◆ Excerpt provided
============

Written by: Marty Wightman, Executive Contributor

Executive Contributors at Brainz Magazine are handpicked and invited to contribute because of their knowledge and valuable insight within their area of expertise.

 

No doubt, you have been made aware of creating your goals using the SMART technique. You may have learned this at school, at work, or from online courses. And whilst SMART goals have it’s place in goal setting, in this training guide we will be exploring the neurological way of goal setting using the EXACT method.

Business learning as a teamwork brainstorm concept.

What is the SMART Goal Method?

SMART goals were first introduced by Doran (1981) to help gain better results in project management. SMART is an acronym for:

  • S pecific: Well-defined, clear, and unambiguous

  • M easurable: With specific criteria that measure your progress toward the accomplishment of the goal

  • A chievable: Attainable and not impossible to achieve

  • R ealistic: Within reach, realistic, and relevant to your life purpose

  • T imely: With a clearly defined timeline, including a starting date and a target date. The purpose is to create urgency.


So if we take an example of a person looking to start up their own Flower Delivery business, they would build out their SMART goal as such:

S: To launch my own Flower Delivery Business

M: In my local area of the West Coast of Scotland

A: To build this business into a six-figure revenue stream

R: Whilst I still continue working for one of the major handmade giftshops in my area

T: And to build to this success over a 24 month period where I gradually reduce my hours in the giftshop as my business organically grows


Moving towards the EXACT Goal Method

The EXACT goal method was first introduced by Wilson (2007) to amplify goal setting by hacking into a coachee’s Reticular Activating System (RAS). The use of the RAS is primarily to help humans cut through the noise of day-to-day life, or as Wilson puts it “to improve the ‘signal-to-noise ratio’ of our sensory input by the processing of relevant sensory signals”.


The benefits of using RAS in goal setting is the increased arousal state that it brings to the coachee. So as a coach, we give permission to remove limiting beliefs and fixed mindsets to explore exactly what the goal should be to trigger increased arousal (which will no doubt place the coachee into a state of Flow).

The benefits of utilising the RAS with EXACT is to create new neural pathways – which gives a higher predictor of action the more the new neural pathways are activated.


What is the EXACT Goal Setting Method?


EXACT is an acronym for:

  • Explicit: Well defined, clear, and unambiguous.

  • Xciting: Inspiring or aspirational. Must be framed in a positive way i.e. ‘make my own money’, rather than ‘stop working for my current employer’. What does the coachee want more of, rather than less of.

  • Assessable: Attainable and measurable – what exactly will the attainment of this goal look like?

  • Challenging: A key component is to create a container environment for the coachee to discard limiting beliefs and give themselves full permission to state what it is they really want. A great area to spend time on with your coach to activate their RAS.

  • Timely: We will have 3-time frames, short/medium/long term. This helps with the coaching sessions that will use imagery used to build and then reinforce the new neural pathways.

============

◆ Work item A
Sum up the goal-setting article in two sentences.
◆ Work item B
Keep writing the goal-setting article, picking up right after its last sentence.
The data after this point comes from a separate source.

◆ Given information
============

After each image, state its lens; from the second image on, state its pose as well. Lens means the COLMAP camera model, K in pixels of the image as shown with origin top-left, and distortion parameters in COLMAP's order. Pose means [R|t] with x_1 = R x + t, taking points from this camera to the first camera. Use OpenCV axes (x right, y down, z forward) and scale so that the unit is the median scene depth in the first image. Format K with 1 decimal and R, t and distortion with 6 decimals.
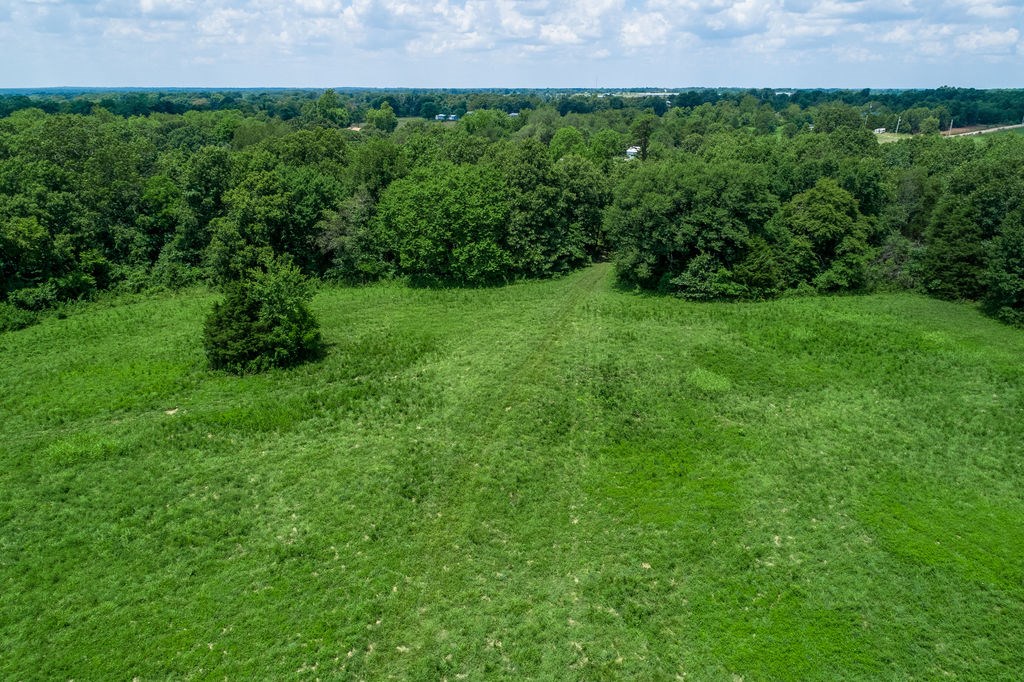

============

◆ Exercise result A
The goal-setting article compares the SMART goal method, which Doran (1981) introduced for project management and which stands for specific, measurable, achievable, realistic and timely, with the EXACT method, which Wilson (2007) introduced to tap into a coachee's Reticular Activating System. EXACT stands for explicit, xciting, assessable, challenging and timely, and it calls for goals framed in a positive way, limiting beliefs set aside, and short, medium and long time frames that help build and reinforce new neural pathways.

◆ Exercise result B
So if we go back to the example of a person looking to start their own Flower Delivery business, and using the EXACT goal setting method, it would look like the following:

  • Explicit: To launch my own Flower Delivery Business

  • Xciting: I want to invest my time and effort into my passion and turn that passion into a commercial success, so much so that I can be the owner of my own time, income earned and have something that is all mine, built with my own two hands (and ten green fingers!)

  • Assessable: To build this business into a six-figure revenue stream

  • Challenging: I want to be an award-winning business recognised by the West Coast of Scotland as the ‘best flower delivery company’ – and also brings the glitz and glamour of Bollywood to Balmoral, I want to be seen as an aspiration gift – I want the person who receives my flowers to feel like they’ve just been given a piece of jewellery from Tiffany’s!

  • Timely: Short-term plan is get my first draft business plan approved by the government-backed Start-up scheme. My medium plan is to transition from working in the giftshop to being able to self-income myself from my business to go fulltime. And my long-term plan is to launch branches throughout the major population pockets of Scotland.


NB: Explicit is the same as Specific, Assessable is the same as Achievable in comparison to SMART


You can see from the SMART to EXACT, the emotion and passion that has been placed into the goal(s) – and just how arousing this will be for the coachee.


Strategies and Improving Outcomes with Applied Neuroscience

When setting goals for themselves, people have a tendency to aim too low often naming as their target something that is really a strategy or stepping stone along the way. Which is fine for micro or daily goal setting to help with the Progress Principle and Loop.


The Progress Principle can be defined as “states that progress contributes to positive inner work life, which contributes to progress, creating an upward spiral of creativity, engagement, and performance” (Kramar and Amabile, 2021) and is one of the best predictors of inner work life (psychological, behaviour and cognition) is developing meaningful work i.e. your EXACT goal. Whilst the Progress Loop in Figure 1, demonstrates how positive work attracts a positive next step in work and so on – the same however can be said about a negative step and how this can start a negative spiral that needs intervention the quicker the better.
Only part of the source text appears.